INDUSTRIAL & ENGINEERING CHEMISTRY RESEARCH, cilt.55, sa.31, ss.8636-8651, 2016 (SCI-Expanded) identifier identifier

  • Yayın Türü: Makale / Tam Makale
  • Cilt numarası: 55 Sayı: 31
  • Basım Tarihi: 2016
  • Doi Numarası: 10.1021/acs.iecr.6b00953
  • Dergi Adı: INDUSTRIAL & ENGINEERING CHEMISTRY RESEARCH
  • Derginin Tarandığı İndeksler: Science Citation Index Expanded (SCI-EXPANDED), Scopus
  • Sayfa Sayıları: ss.8636-8651
  • Marmara Üniversitesi Adresli: Evet

Özet

This study focuses on the characterization of porous granular materials for applications in hydraulics of fixed and fluidized beds. Different density measurement procedures were tested using five different sieved fractions of each of zeolite, activated carbon, and anthracite coal media to compare these procedures and to ascertain the effect of the density measurement method used on the calculation of other particle and bed properties.
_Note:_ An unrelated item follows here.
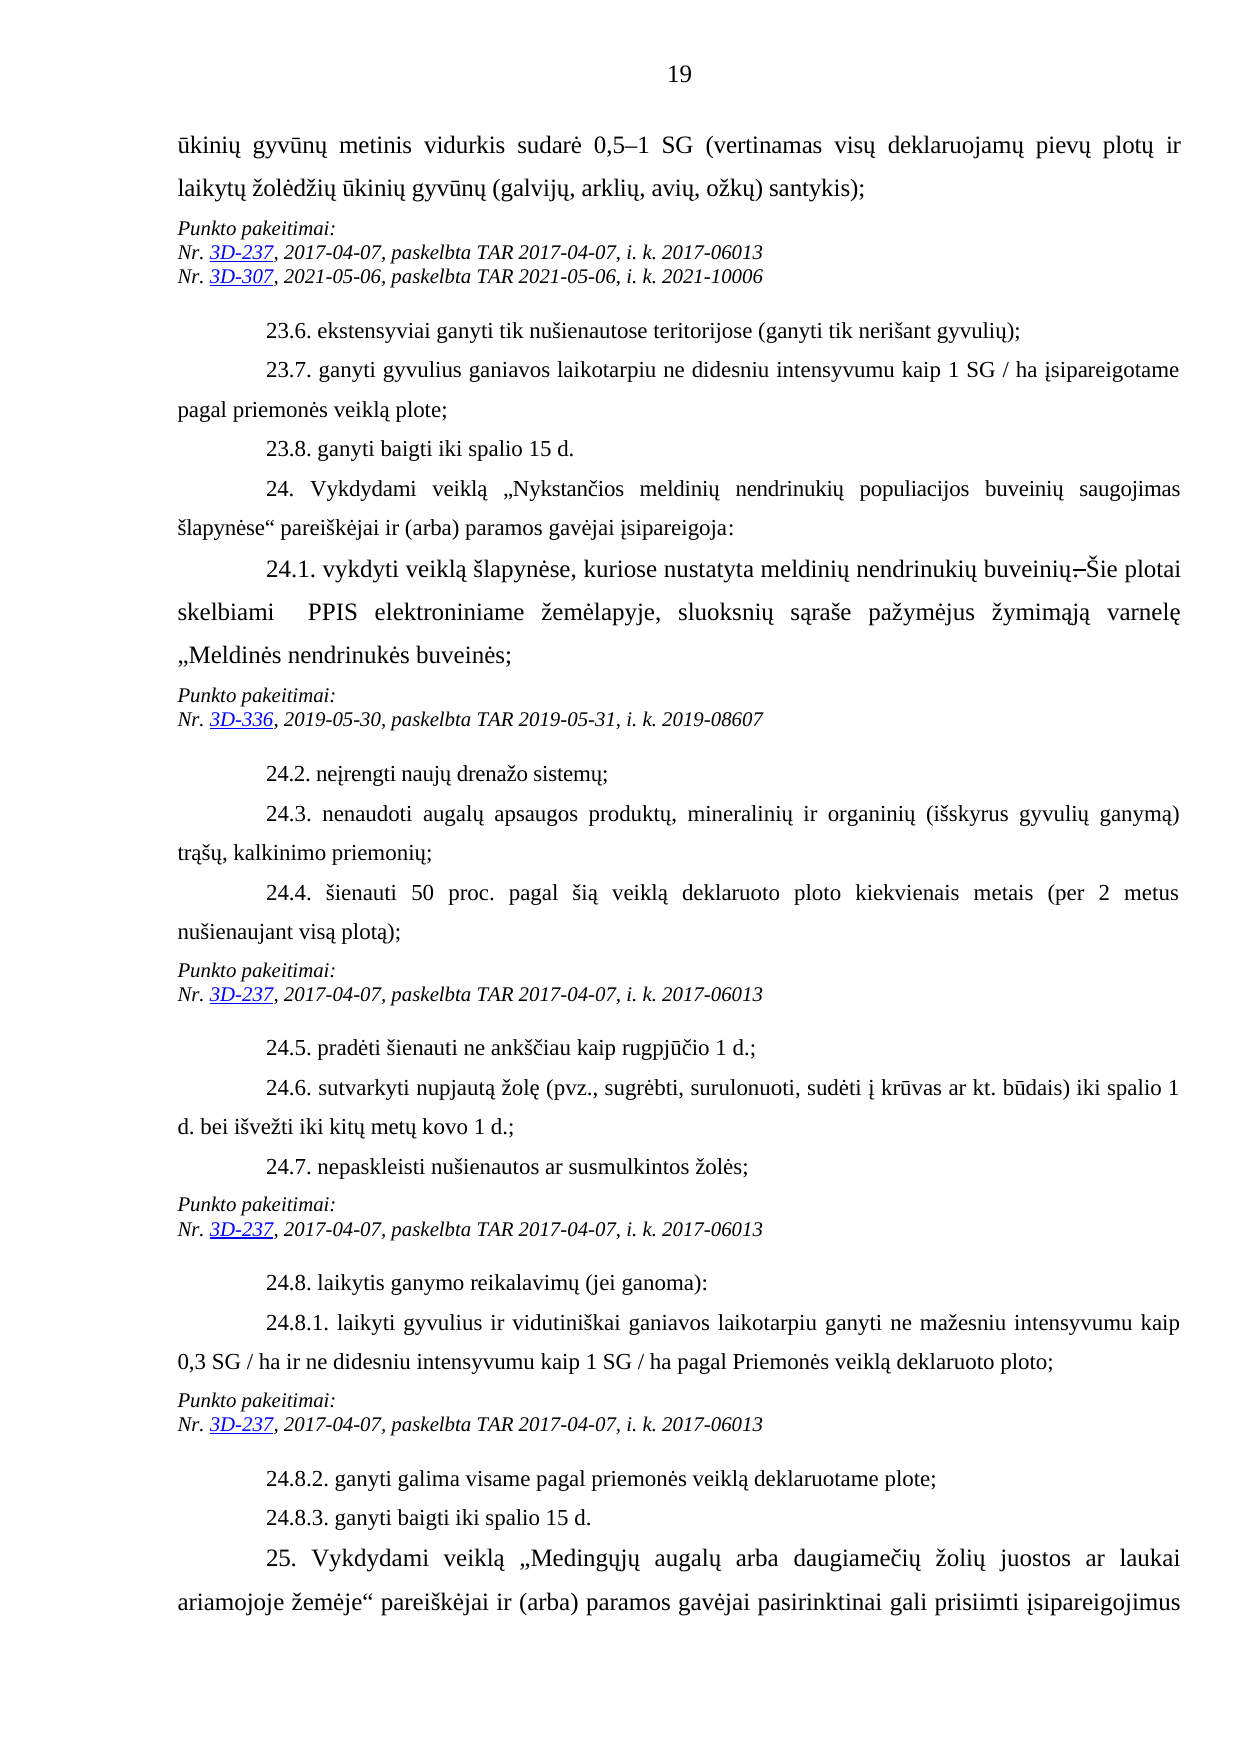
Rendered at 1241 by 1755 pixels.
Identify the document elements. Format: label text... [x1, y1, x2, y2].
The mentioned particle and bed properties are the following: (i) particle density, (ii) particle size (equivalent diameter), (iii) sphericity, (iv) fixed-bed porosity, and (v) expanded-bed porosity during fluidization. The density of each of the 15 fractions was determined using four different methods: (i) cone test (ASTM C128-12), (ii) Le Chatelier flask method, (iii) soaking and straining, and (iv) skeletal density. The first three of these measure "wet density" (i.e., pores filled with liquid), the difference between them being in how the particles are saturated with liquid before the density determinations. The results show that the standard cone test is the most suitable method for the type of applications considered in this work whereas the use of other simpler methods leads to varying degrees of error. An important finding of this work is that the fluidized-bed expansion data of the porous media studied here are in excellent agreement with the predictions of a correlation that Soyer and Akgiray (J. Water Supply: Res. Technol.--AQUA, 2009, 58, 336) developed by testing nonporous materials only.